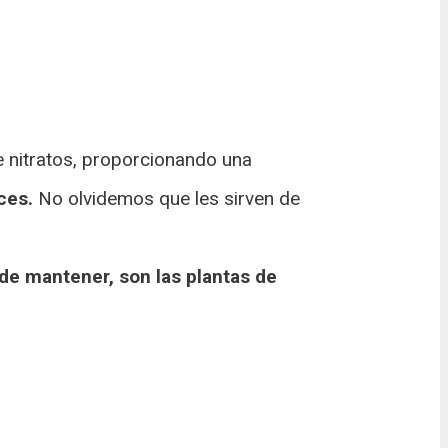
 nitratos, proporcionando una
ces.
No olvidemos que les sirven de
 de mantener, son las plantas de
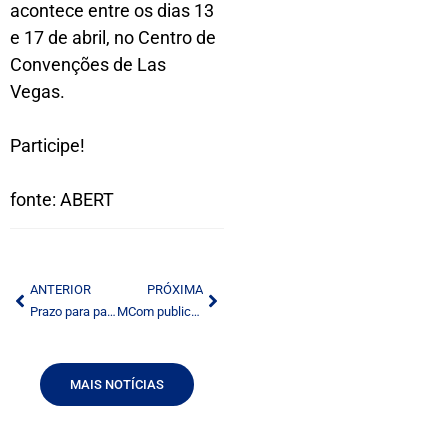
acontece entre os dias 13
e 17 de abril, no Centro de
Convenções de Las
Vegas.
Participe!
fonte: ABERT
ANTERIOR
PRÓXIMA
Prazo para pagamento das taxas de Fistel segue até o final do mês
MCom publica chamamento de RTV
MAIS NOTÍCIAS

◆ Exercise:
Pictures are not part of the copy; transcribe the rest of the data verbatim.

◆ Task answer:
 nitratos, proporcionando una
ces.
No olvidemos que les sirven de
 de mantener, son las plantas de
acontece entre os dias 13
e 17 de abril, no Centro de
Convenções de Las
Vegas.
Participe!
fonte: ABERT
ANTERIOR
PRÓXIMA
Prazo para pagamento das taxas de Fistel segue até o final do mês
MCom publica chamamento de RTV
MAIS NOTÍCIAS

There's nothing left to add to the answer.